+++ INFORMATION PROVIDED

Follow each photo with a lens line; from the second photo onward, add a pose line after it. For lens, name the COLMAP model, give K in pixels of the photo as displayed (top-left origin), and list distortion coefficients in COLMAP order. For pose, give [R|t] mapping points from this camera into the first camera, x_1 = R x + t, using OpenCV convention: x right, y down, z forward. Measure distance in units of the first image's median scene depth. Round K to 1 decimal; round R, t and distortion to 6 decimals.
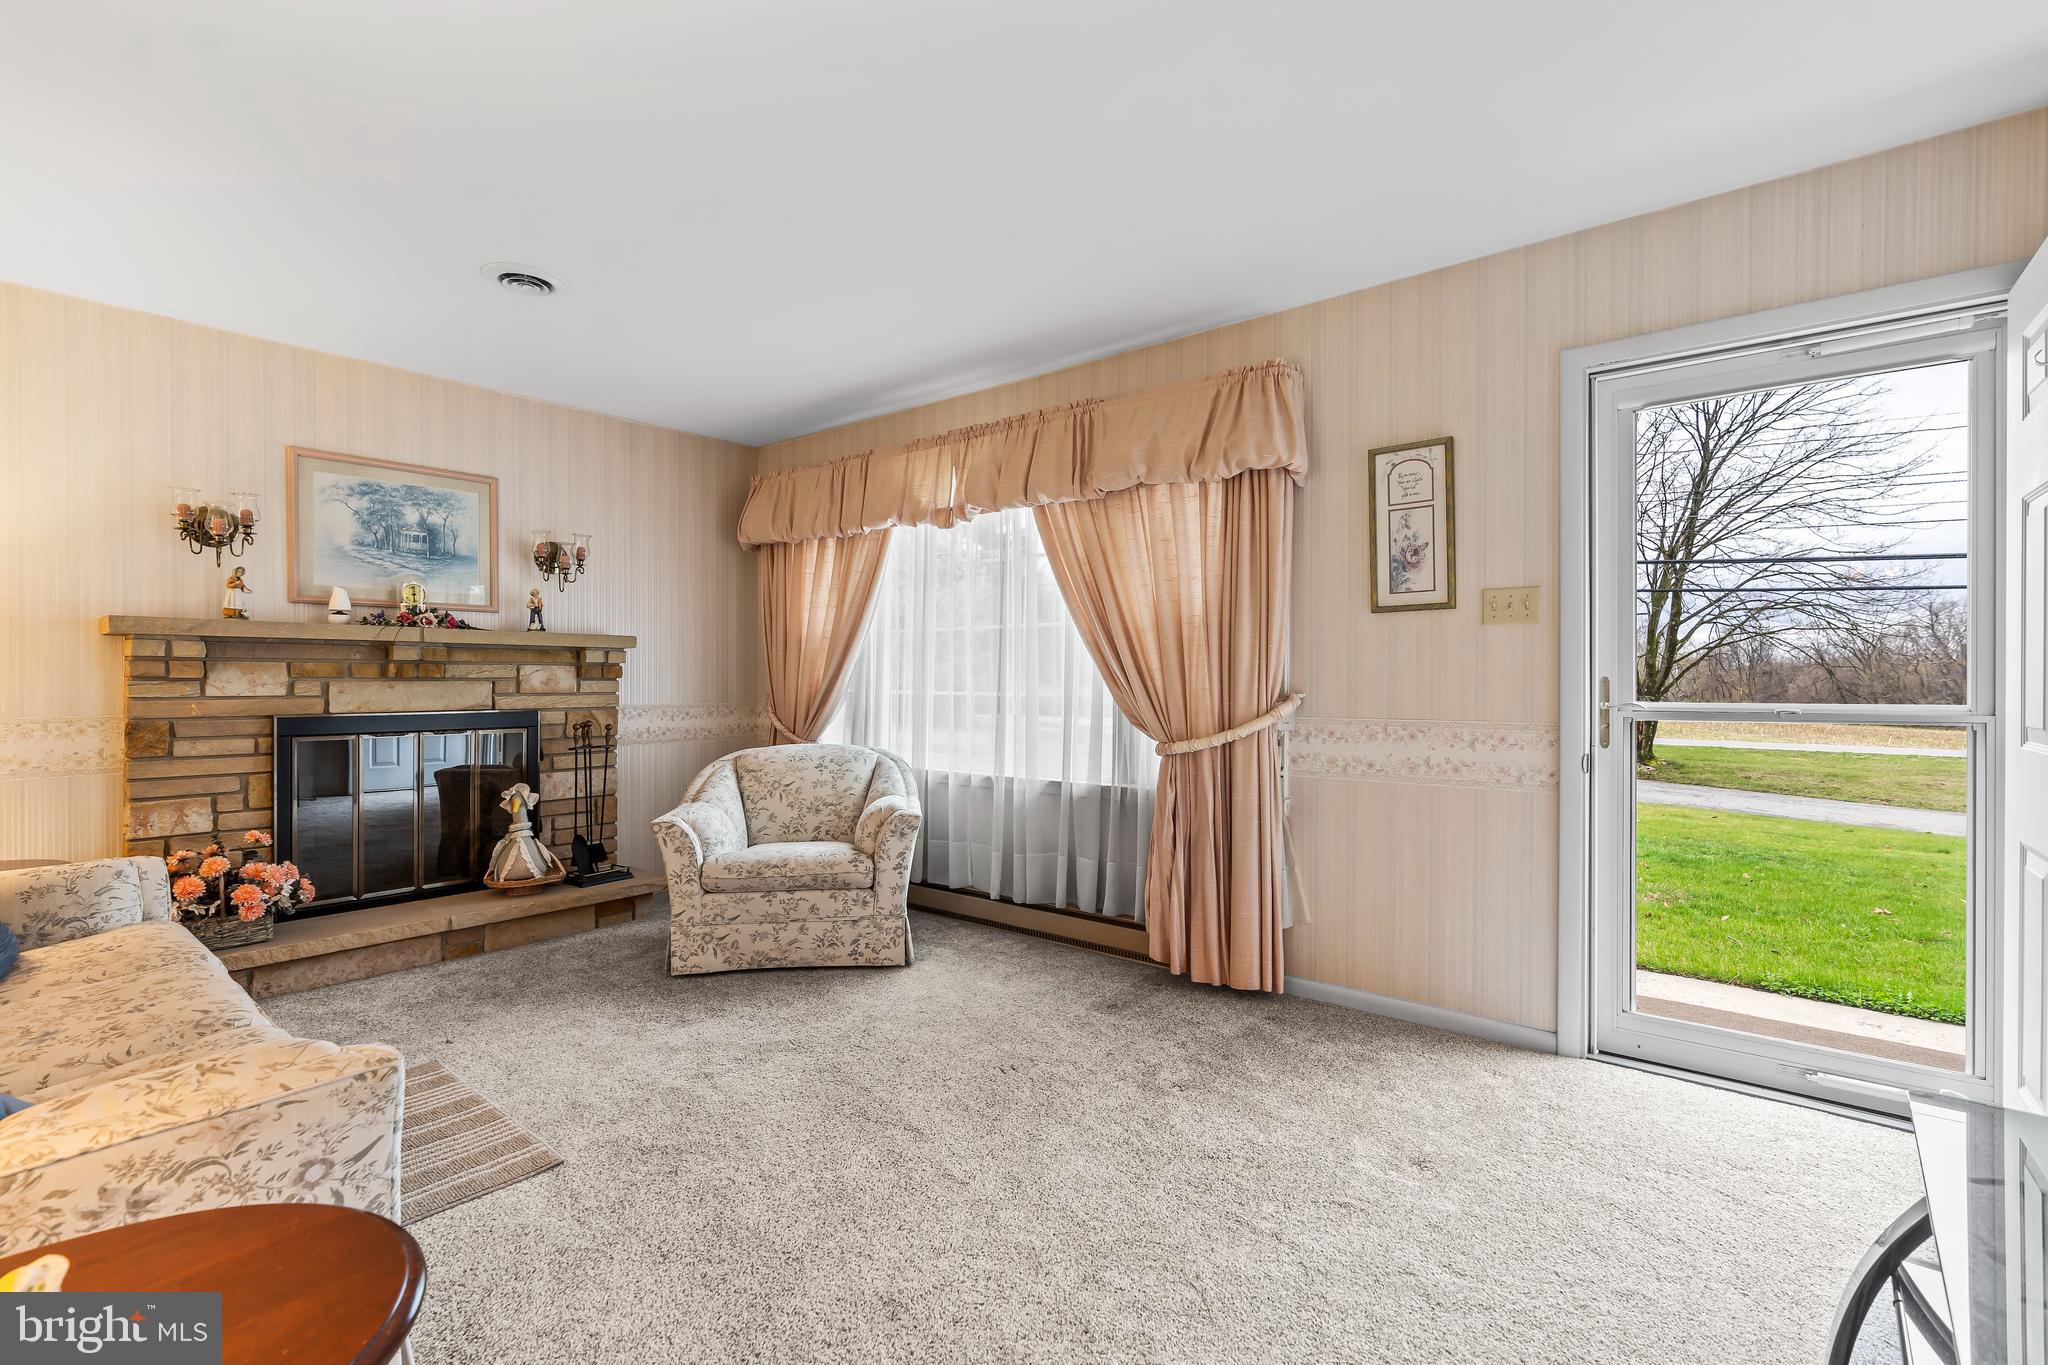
lens RADIAL K [[943.8, 0, 1022.9], [0, 943.8, 691.0], [0, 0, 1]] dist [-0.003102, 0.001011]
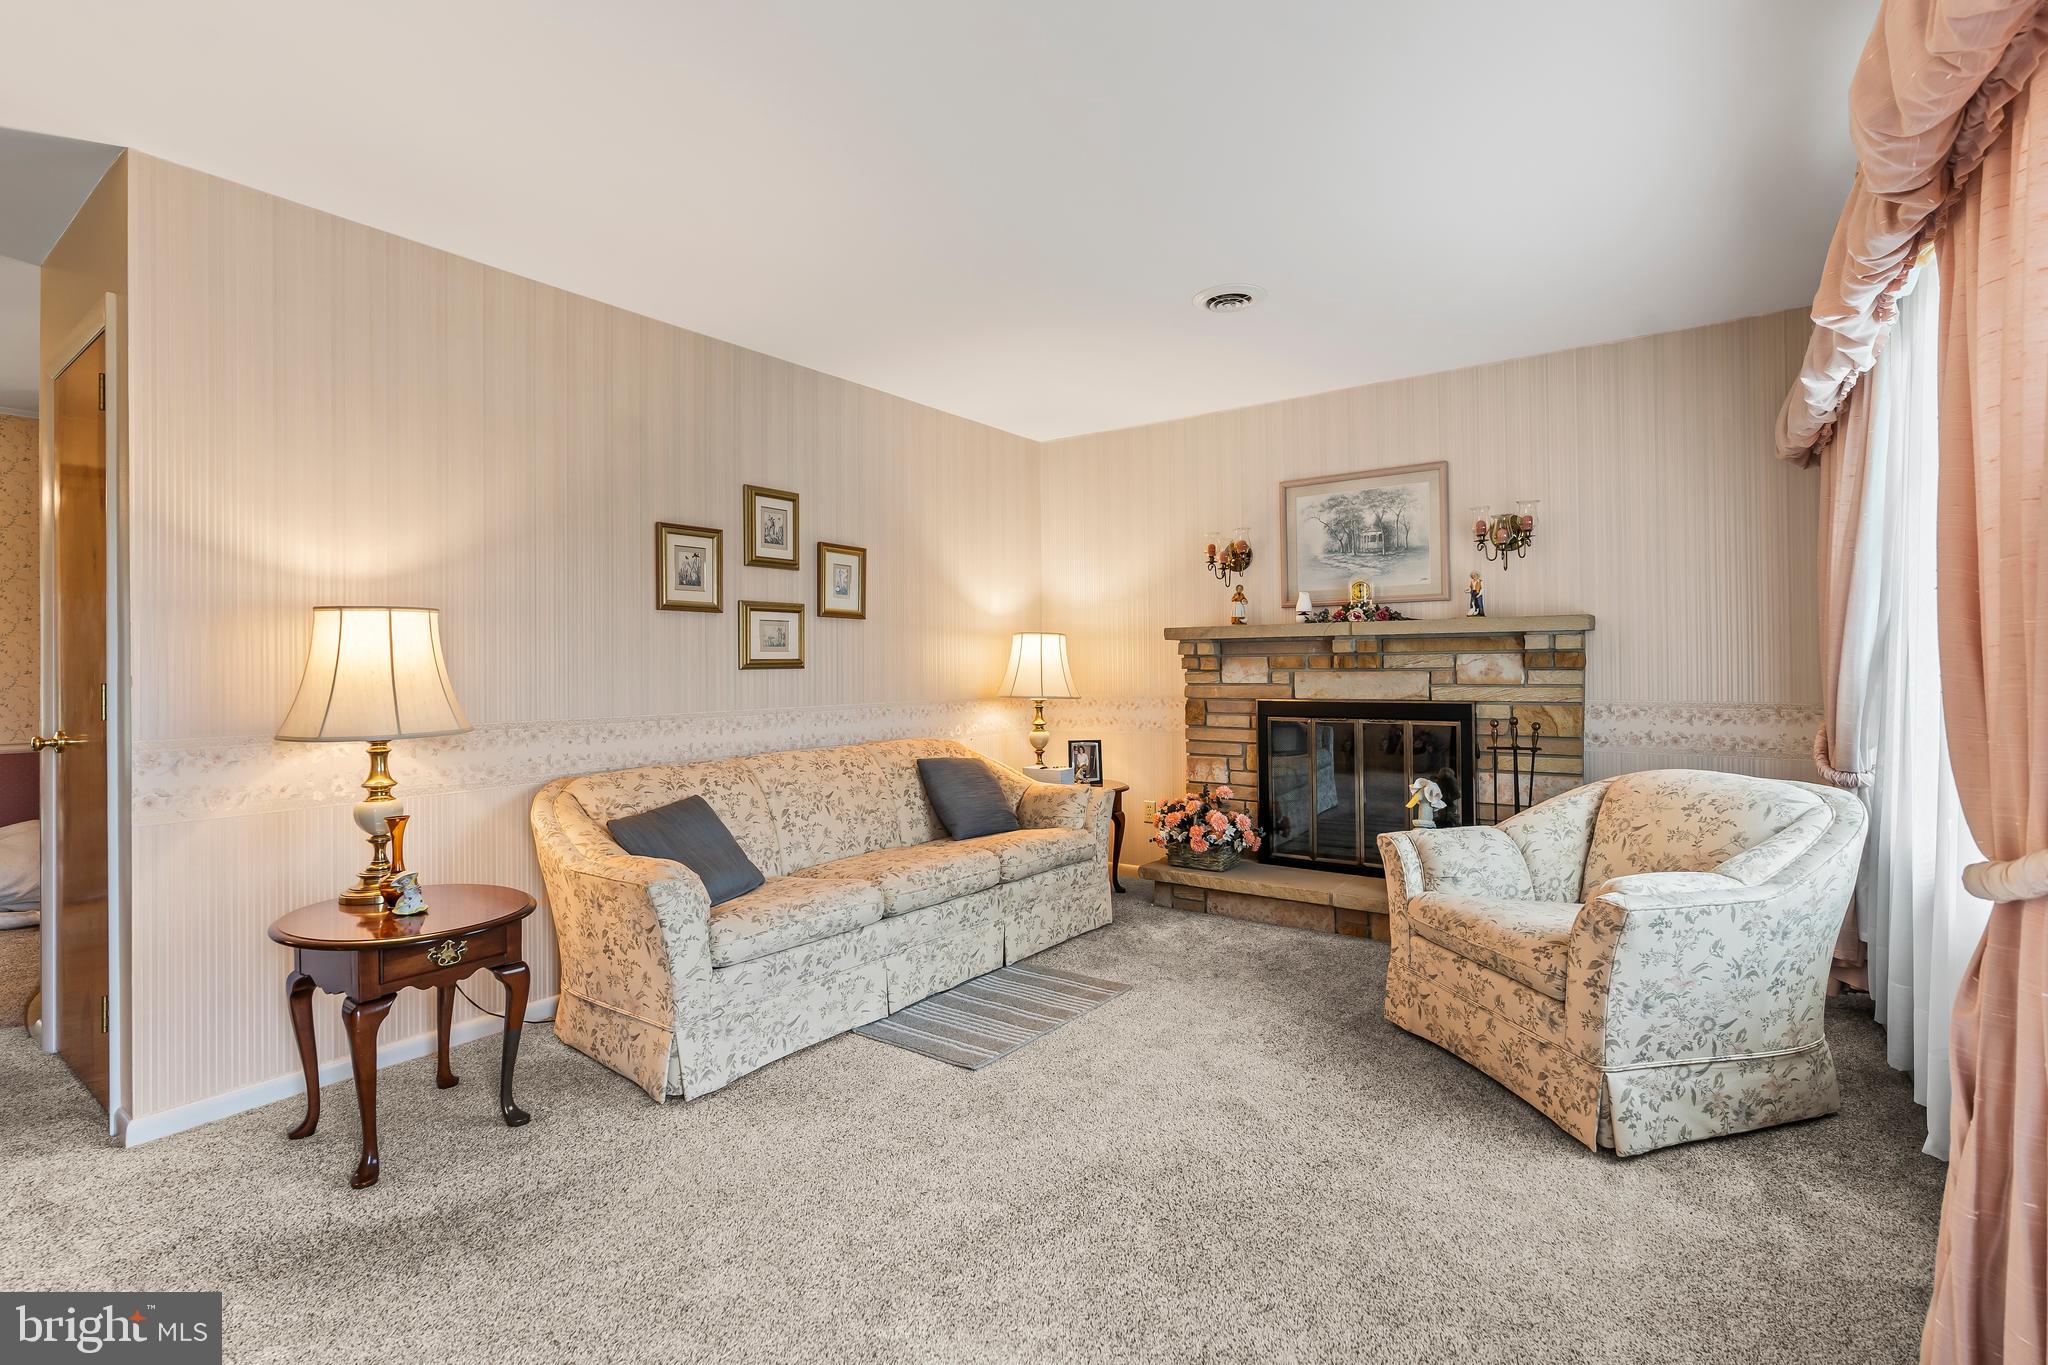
lens RADIAL K [[943.8, 0, 1023.1], [0, 943.8, 661.9], [0, 0, 1]] dist [-0.003102, 0.001011]
pose [[0.051225, -0.010598, -0.998631, 0.422633], [-0.008329, 0.999904, -0.011038, -0.006620], [0.998652, 0.008883, 0.051132, 0.575049]]
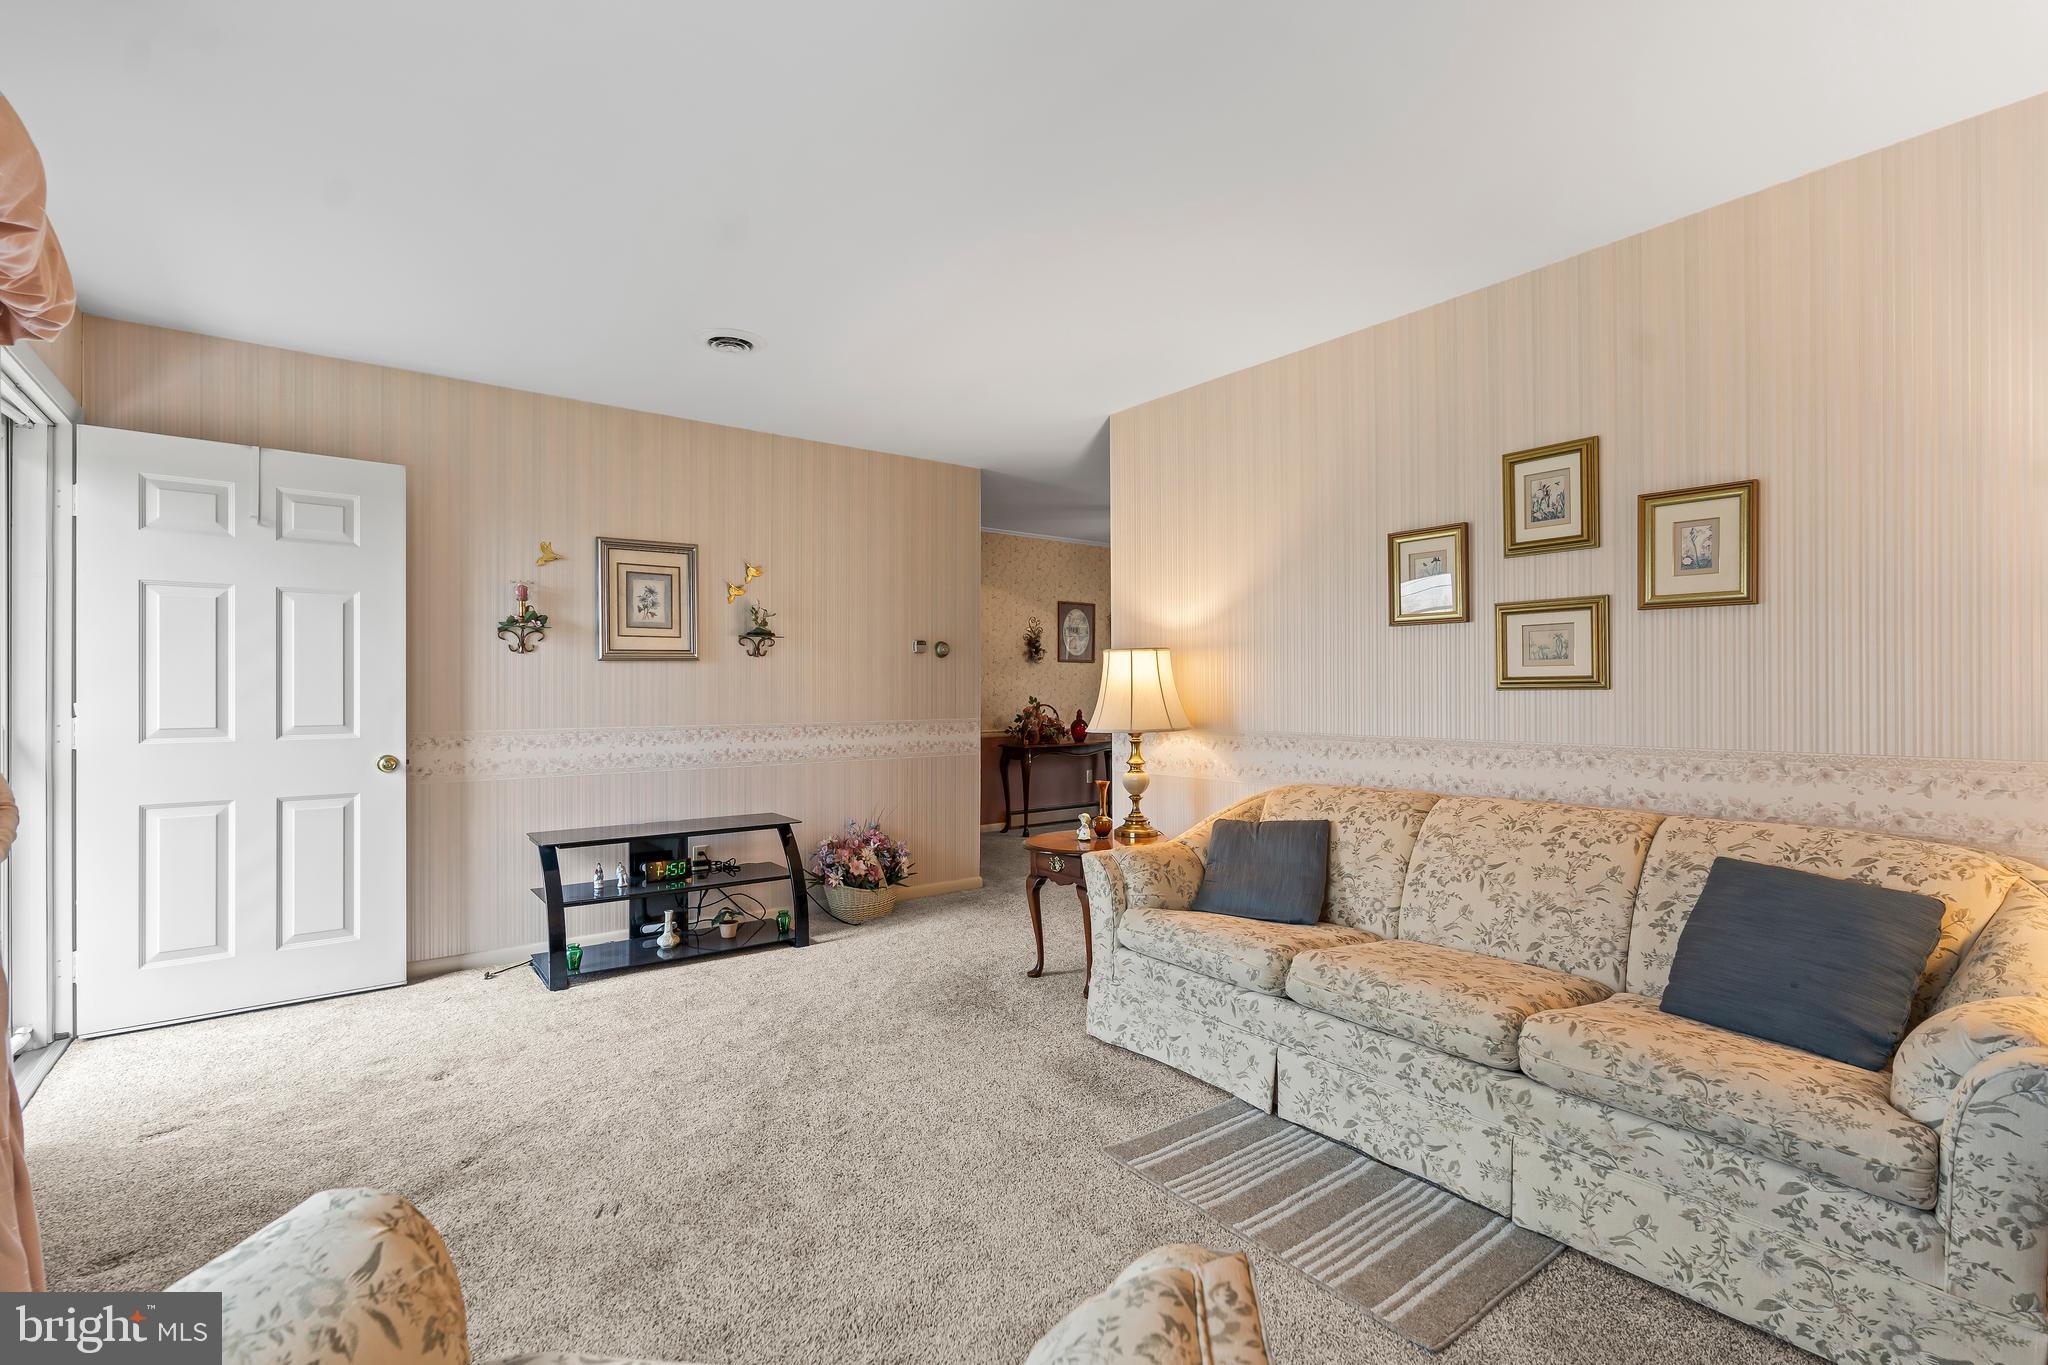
lens RADIAL K [[943.8, 0, 1028.3], [0, 943.8, 681.6], [0, 0, 1]] dist [-0.003102, 0.001011]
pose [[-0.973149, -0.003038, 0.230156, -0.361492], [-0.001252, 0.999968, 0.007903, -0.019581], [-0.230173, 0.007403, -0.973122, 1.170462]]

++++++

Retype every line of text in the records above verbatim, leaving the pictures out.

Follow each photo with a lens line; from the second photo onward, add a pose line after it. For lens, name the COLMAP model, give K in pixels of the photo as displayed (top-left origin), and list distortion coefficients in COLMAP order. For pose, give [R|t] mapping points from this camera into the first camera, x_1 = R x + t, using OpenCV convention: x right, y down, z forward. Measure distance in units of the first image's median scene depth. Round K to 1 decimal; round R, t and distortion to 6 decimals.
lens RADIAL K [[943.8, 0, 1022.9], [0, 943.8, 691.0], [0, 0, 1]] dist [-0.003102, 0.001011]
lens RADIAL K [[943.8, 0, 1023.1], [0, 943.8, 661.9], [0, 0, 1]] dist [-0.003102, 0.001011]
pose [[0.051225, -0.010598, -0.998631, 0.422633], [-0.008329, 0.999904, -0.011038, -0.006620], [0.998652, 0.008883, 0.051132, 0.575049]]
lens RADIAL K [[943.8, 0, 1028.3], [0, 943.8, 681.6], [0, 0, 1]] dist [-0.003102, 0.001011]
pose [[-0.973149, -0.003038, 0.230156, -0.361492], [-0.001252, 0.999968, 0.007903, -0.019581], [-0.230173, 0.007403, -0.973122, 1.170462]]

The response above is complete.